Children in east Africa are 15 times more likely to die before age 5 than children in high-income countries. The leading cause of death is in these cases is prematurity. Most premature deaths could be prevented with currently available, cost-effective interventions. One Tanzania NICU is working to make a difference. Led by American pediatrician Dr. Stephen Swanson, the Neonatal Intensive Care Unit (NICU) at Arusha Lutheran Medical Centre sends home over 250 premature and critically ill babies every year. Many of whom would not have survived otherwise.
Dr. Swanson is an associate professor of pediatrics who trained in infectious diseases, tropical medicine, and public health/epidemiology. In Dr. Swanson graduated from Harvard Medical School in 1997, and completed his residency at Children’s Hospital and Research Centre at Oakland. He then served as a neonatal intensive care unit hospitalist at Stanford University Hospital. Later, he completed a postdoctoral fellowship in infectious disease at Washington University School of Medicine and Epidemiology at the Centers for Disease Control and Prevention. Dr. Swanson remains on faculty at University of Minnesota Division of Global Pediatrics, but is working fulltime in Arusha.
“Babies that are born early in [East Africa] are usually just assumed they’re not going to survive. I felt like we could change that narrative, we could change that story here,” Dr. Swanson said.
With a full range of advanced newborn support and one nurse per 1-3 babies, the Tanzania NICU at ALMC is able to achieve a survival rate of over 90%. This outcome represents the highest level of care available in Tanzania, which is among the most advanced in East Africa.
“Our NICU team and myself have a deeply held belief that every single child deserves the opportunity to go home with their mother. That every baby’s life has value. Whether they are born at 1kg or 3kg.” Dr. Swanson said. “We invest and take care of each of the babies in a team effort without regards to financial status or income. We are going to do everything possible to save the baby’s life no matter what.”
Much of this care is provided for free or at heavily subsidized rates. Arusha Lutheran Medical Centre’s NICU annual budget is less than the cost of treating a single baby in an American NICU for two weeks.
Happy to Support
Neotech was introduced to Dr. Swanson by two local, southern California Nurses who joined to serve in the Tanzania NICU. Once we heard Dr. Swanson’s story, we were happy to help in any way we could. Our relationship continues to grow and we help support their efforts with donations of RAM Cannulas, Little Suckers, and more. Their mission to help in Tanzania has, by extension, become our mission.
“We are so honored to be involved with Dr. Swanson and the NICU at ALMC,” said Neotech Manager of Business Development, Sara Dimmitt. “The work they do is truly an inspiration and we are proud to help make a difference for them.”
A New Era
Due to the incredible efforts of the Tanzania NICU at ALMC, the team is fielding requests from all over the country to help develop other NICUs.

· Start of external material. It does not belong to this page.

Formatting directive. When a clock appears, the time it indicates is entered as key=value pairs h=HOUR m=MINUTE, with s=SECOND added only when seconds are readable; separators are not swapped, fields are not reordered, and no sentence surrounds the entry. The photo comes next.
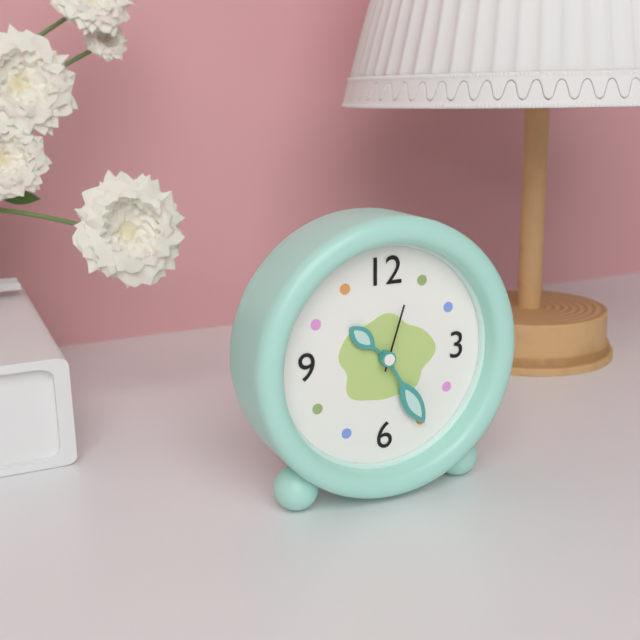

In November of 2018, Tanzania will host its first-ever conference on neonatology. The conference will help to raise awareness of the special-needs of premature babies and the simple interventions that can be made. The ALMC NICU team will be one of the primary groups teaching at the national conference. In fact, they were the driving force behind the neonatology conversation. Organizers have titled the conference, “Every Breath Counts.”